SQL Server Autoupdates

Randy Holloway talks about SQL Server updating. Recently, I had the pleasure of talking to one of the Program Managers for SQL Server “Yukon” at Microsoft (unfortunately I don't remember his name). Since I had his ear for a few minutes, I queried him (pun intended) on all sorts of information regarding the next release. (I can talk about this next part since it's related to public knowledge anyways). I asked him some questions about having the CLR inside the database, and was pleased overall with his responses. A few questions later, I asked him about patching and updates, and he said basically what this article said. This naturally led me to my next question:

“Well, you've got the Framework baked into the SQL engine, right? Why don't you use the .NET Application Updating  capabilities to grab new versions of assemblies off of a public server hosted by Microsoft? It wouldn't be so difficult to make it download non-Framework DLLs too...”

The look he gave me after I said that made me feel like I was either really smart or really stupid. Too bad I'll have to wait another year to figure out which one ;).

Which leads me to a question for you guys: has anyone tried using the Updater Building Blocks to update something other than a WinForms app? What about server controls or middle tier libraries for websites? LOL I kinda feel like the lady on SNL's “Coffee Talk”. 'OK, your topic is component update architectures in managed code. Discuss.' Anyways, I'd love to hear you guys go back and forth with your ideas and experiences.

UPDATE: You could also have a separate updates system similar to Software Update Services that would accomplish the same task, only using .NET AutoUpdating.

9 Comments

  • Robert did you read my recent post on this issue with Yukon or SQL update ?

    No way that i am going to plug my server database to the Net to received some MS updates !

    My SQL server is behind 2 firewalls oinly visible from very few machines, and I will not taking any risks to expose my data to make Microsoft happy.

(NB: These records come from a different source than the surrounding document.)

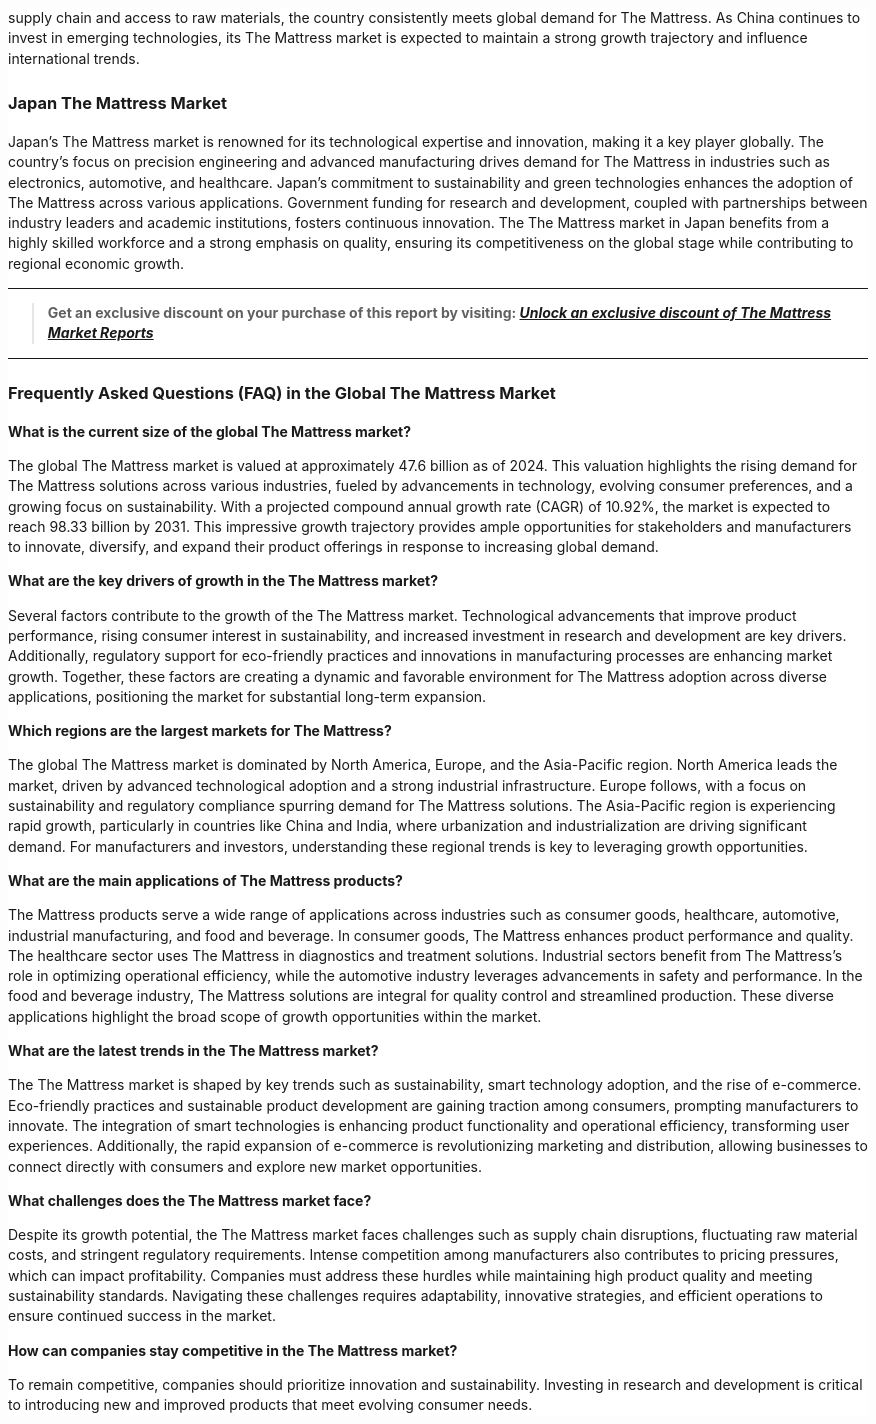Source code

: supply chain and access to raw materials, the country consistently meets global demand for The Mattress. As China continues to invest in emerging technologies, its The Mattress market is expected to maintain a strong growth trajectory and influence international trends.</p><h3>Japan The Mattress Market</h3><p>Japan&rsquo;s The Mattress market is renowned for its technological expertise and innovation, making it a key player globally. The country&rsquo;s focus on precision engineering and advanced manufacturing drives demand for The Mattress in industries such as electronics, automotive, and healthcare. Japan&rsquo;s commitment to sustainability and green technologies enhances the adoption of The Mattress across various applications. Government funding for research and development, coupled with partnerships between industry leaders and academic institutions, fosters continuous innovation. The The Mattress market in Japan benefits from a highly skilled workforce and a strong emphasis on quality, ensuring its competitiveness on the global stage while contributing to regional economic growth.</p><hr /><blockquote><p><strong>Get an exclusive discount on your purchase of this report by visiting: <em><a href="://marketresearchpulse.com/ask-for-discount/61180?utm_source=Github&amp;utm_medium=0114">Unlock an exclusive discount of The Mattress Market Reports</a></em>&nbsp;</strong></p></blockquote><hr /><h3>Frequently Asked Questions (FAQ) in the Global The Mattress Market</h3><p><strong>What is the current size of the global The Mattress market?</strong></p><p>The global The Mattress market is valued at approximately 47.6 billion as of 2024. This valuation highlights the rising demand for The Mattress solutions across various industries, fueled by advancements in technology, evolving consumer preferences, and a growing focus on sustainability. With a projected compound annual growth rate (CAGR) of 10.92%, the market is expected to reach 98.33 billion by 2031. This impressive growth trajectory provides ample opportunities for stakeholders and manufacturers to innovate, diversify, and expand their product offerings in response to increasing global demand.</p><p><strong>What are the key drivers of growth in the The Mattress market?</strong></p><p>Several factors contribute to the growth of the The Mattress market. Technological advancements that improve product performance, rising consumer interest in sustainability, and increased investment in research and development are key drivers. Additionally, regulatory support for eco-friendly practices and innovations in manufacturing processes are enhancing market growth. Together, these factors are creating a dynamic and favorable environment for The Mattress adoption across diverse applications, positioning the market for substantial long-term expansion.</p><p><strong>Which regions are the largest markets for The Mattress?</strong></p><p>The global The Mattress market is dominated by North America, Europe, and the Asia-Pacific region. North America leads the market, driven by advanced technological adoption and a strong industrial infrastructure. Europe follows, with a focus on sustainability and regulatory compliance spurring demand for The Mattress solutions. The Asia-Pacific region is experiencing rapid growth, particularly in countries like China and India, where urbanization and industrialization are driving significant demand. For manufacturers and investors, understanding these regional trends is key to leveraging growth opportunities.</p><p><strong>What are the main applications of The Mattress products?</strong></p><p>The Mattress products serve a wide range of applications across industries such as consumer goods, healthcare, automotive, industrial manufacturing, and food and beverage. In consumer goods, The Mattress enhances product performance and quality. The healthcare sector uses The Mattress in diagnostics and treatment solutions. Industrial sectors benefit from The Mattress&rsquo;s role in optimizing operational efficiency, while the automotive industry leverages advancements in safety and performance. In the food and beverage industry, The Mattress solutions are integral for quality control and streamlined production. These diverse applications highlight the broad scope of growth opportunities within the market.</p><p><strong>What are the latest trends in the The Mattress market?</strong></p><p>The The Mattress market is shaped by key trends such as sustainability, smart technology adoption, and the rise of e-commerce. Eco-friendly practices and sustainable product development are gaining traction among consumers, prompting manufacturers to innovate. The integration of smart technologies is enhancing product functionality and operational efficiency, transforming user experiences. Additionally, the rapid expansion of e-commerce is revolutionizing marketing and distribution, allowing businesses to connect directly with consumers and explore new market opportunities.</p><p><strong>What challenges does the The Mattress market face?</strong></p><p>Despite its growth potential, the The Mattress market faces challenges such as supply chain disruptions, fluctuating raw material costs, and stringent regulatory requirements. Intense competition among manufacturers also contributes to pricing pressures, which can impact profitability. Companies must address these hurdles while maintaining high product quality and meeting sustainability standards. Navigating these challenges requires adaptability, innovative strategies, and efficient operations to ensure continued success in the market.</p><p><strong>How can companies stay competitive in the The Mattress market?</strong></p><p>To remain competitive, companies should prioritize innovation and sustainability. Investing in research and development is critical to introducing new and improved products that meet evolving consumer needs.
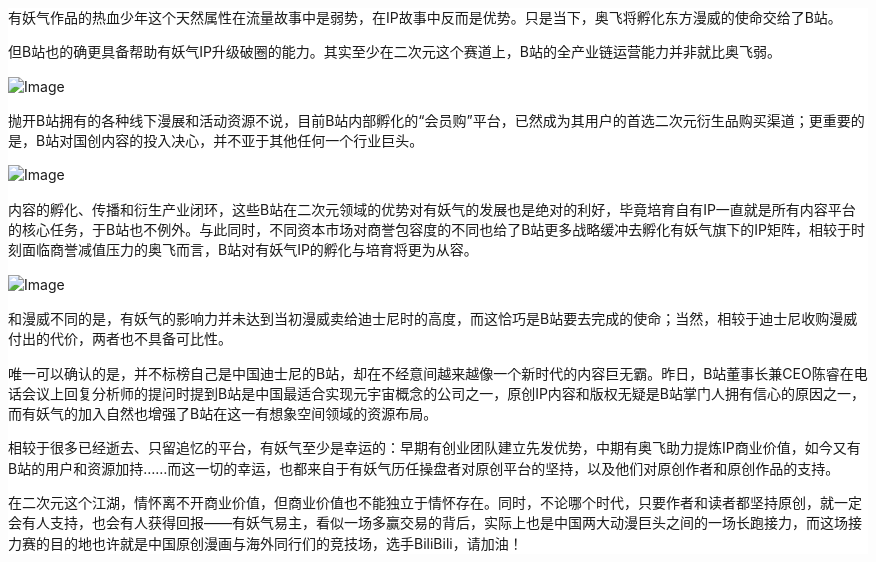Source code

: 有妖气作品的热血少年这个天然属性在流量故事中是弱势，在IP故事中反而是优势。只是当下，奥飞将孵化东方漫威的使命交给了B站。

但B站也的确更具备帮助有妖气IP升级破圈的能力。其实至少在二次元这个赛道上，B站的全产业链运营能力并非就比奥飞弱。

![Image](https://p5.toutiaoimg.com/origin/pgc-image/5e77e709f816475daff8cd86f6d3f98d.png?from=pc)

抛开B站拥有的各种线下漫展和活动资源不说，目前B站内部孵化的“会员购”平台，已然成为其用户的首选二次元衍生品购买渠道；更重要的是，B站对国创内容的投入决心，并不亚于其他任何一个行业巨头。

![Image](https://p5.toutiaoimg.com/origin/pgc-image/4144fb9db2ce4250bbecf2a6d74bfa35.png?from=pc)

内容的孵化、传播和衍生产业闭环，这些B站在二次元领域的优势对有妖气的发展也是绝对的利好，毕竟培育自有IP一直就是所有内容平台的核心任务，于B站也不例外。与此同时，不同资本市场对商誉包容度的不同也给了B站更多战略缓冲去孵化有妖气旗下的IP矩阵，相较于时刻面临商誉减值压力的奥飞而言，B站对有妖气IP的孵化与培育将更为从容。

![Image](https://p5.toutiaoimg.com/origin/pgc-image/229a41d652794d1b9f464d7559c1b4da.png?from=pc)

和漫威不同的是，有妖气的影响力并未达到当初漫威卖给迪士尼时的高度，而这恰巧是B站要去完成的使命；当然，相较于迪士尼收购漫威付出的代价，两者也不具备可比性。

唯一可以确认的是，并不标榜自己是中国迪士尼的B站，却在不经意间越来越像一个新时代的内容巨无霸。昨日，B站董事长兼CEO陈睿在电话会议上回复分析师的提问时提到B站是中国最适合实现元宇宙概念的公司之一，原创IP内容和版权无疑是B站掌门人拥有信心的原因之一，而有妖气的加入自然也增强了B站在这一有想象空间领域的资源布局。

相较于很多已经逝去、只留追忆的平台，有妖气至少是幸运的：早期有创业团队建立先发优势，中期有奥飞助力提炼IP商业价值，如今又有B站的用户和资源加持……而这一切的幸运，也都来自于有妖气历任操盘者对原创平台的坚持，以及他们对原创作者和原创作品的支持。

在二次元这个江湖，情怀离不开商业价值，但商业价值也不能独立于情怀存在。同时，不论哪个时代，只要作者和读者都坚持原创，就一定会有人支持，也会有人获得回报——有妖气易主，看似一场多赢交易的背后，实际上也是中国两大动漫巨头之间的一场长跑接力，而这场接力赛的目的地也许就是中国原创漫画与海外同行们的竞技场，选手BiliBili，请加油！

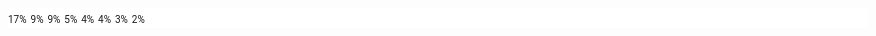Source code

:    </g>
   <g id="text_52">
    <text style="font-family:Roboto;font-size:10px;font-stretch:normal;font-style:normal;font-weight:normal;text-anchor:middle;" transform="rotate(-0, 200.372447, 682.951308)" x="200.372447" y="682.951308">17%</text>
   </g>
   <g id="text_53">
    <text style="font-family:Roboto;font-size:10px;font-stretch:normal;font-style:normal;font-weight:normal;text-anchor:middle;" transform="rotate(-0, 151.251383, 660.532091)" x="151.251383" y="660.532091">9%</text>
   </g>
   <g id="text_54">
    <text style="font-family:Roboto;font-size:10px;font-stretch:normal;font-style:normal;font-weight:normal;text-anchor:middle;" transform="rotate(-0, 147.612786, 638.112875)" x="147.612786" y="638.112875">9%</text>
   </g>
   <g id="text_55">
    <text style="font-family:Roboto;font-size:10px;font-stretch:normal;font-style:normal;font-weight:normal;text-anchor:middle;" transform="rotate(-0, 123.961903, 615.693658)" x="123.961903" y="615.693658">5%</text>
   </g>
   <g id="text_56">
    <text style="font-family:Roboto;font-size:10px;font-stretch:normal;font-style:normal;font-weight:normal;text-anchor:middle;" transform="rotate(-0, 120.323306, 593.274441)" x="120.323306" y="593.274441">4%</text>
   </g>
   <g id="text_57">
    <text style="font-family:Roboto;font-size:10px;font-stretch:normal;font-style:normal;font-weight:normal;text-anchor:middle;" transform="rotate(-0, 120.323306, 570.855225)" x="120.323306" y="570.855225">4%</text>
   </g>
   <g id="text_58">
    <text style="font-family:Roboto;font-size:10px;font-stretch:normal;font-style:normal;font-weight:normal;text-anchor:middle;" transform="rotate(-0, 114.86541, 548.436008)" x="114.86541" y="548.436008">3%</text>
   </g>
   <g id="text_59">
    <text style="font-family:Roboto;font-size:10px;font-stretch:normal;font-style:normal;font-weight:normal;text-anchor:middle;" transform="rotate(-0, 109.407514, 526.016792)" x="109.407514" y="526.016792">2%</text>
   </g>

    The updates I do are only by CD and that's all.

    I am sure that a lot of DBAs work in the same pattern than me.

  • BTW, I have the same network setup that you do. Great minds think alike ;).

  • I have no negative thoughts there but I have a lot of experience on databases and securities.



    And I just say that regardind the number of recent flaws MS has in their update system, I will not trust Microsoft blindly to patch my systems without any control.

    I don't know for you, but I have sensitive educational material in the database, and a lot of my colleagues are on the same path there.

    I am not negative but I don't think an automatic update is possible.

    If you are ok to trust MS, you're free, but I stand on my thoughts about this.

  • That's why you can use Software Update Services to give you the control you desire while still having autodeploy capabilities. You focused on my comment about your negativity, yet you missed the whole point of my response. With SUS, one server grab's MS's patches, and notifies you to approve them. Your network machines don't need internet connectivity, only connectivity to that server. If you approve the patch, your Automatic Updates Service redirect automatically grabs and installs it from YOUR SERVER, not from MS.



    My proposal is a similar technology using existing .NET Framework capabilities.



    BTW, and I mean this with all seriousness, it's always a pleasure talking aboubt this stuff with you. That's not sarcasm. You always bring interesting ideas to the table, and make me think harder about my responses.

  • I just maintain what I said before, what is the point of having Microsoft claiming that security is essential in our networks and suddenly give them full access to our systems in a name of some pretentious safety.

    like many of my colleagues i don@t trust the internet connection and especially when the idea is coming from big brother :->

  • Full access to our systems? I'm really confused here. How is your computer asking another computer for an update getting full access to the system?

  • If the computer world exist without hackers or marketing people, I would trust the update, but unfortunatly we are living in a real world.

    I understood the use of this Software update system you mention, but I don't let my live server open to the wan.

    My firewall is setup only as a one way, and I am not going to open the line in both directions just for some updates I can download from my desktop PC burn on a CD and install myself at my convenience.

  • How does your desktop PC connect to the internet? Is it on the same network?

  • No Robert my Desktop PC is on a totally separate network, nothing to do with the SQL box.

Comments have been disabled for this content.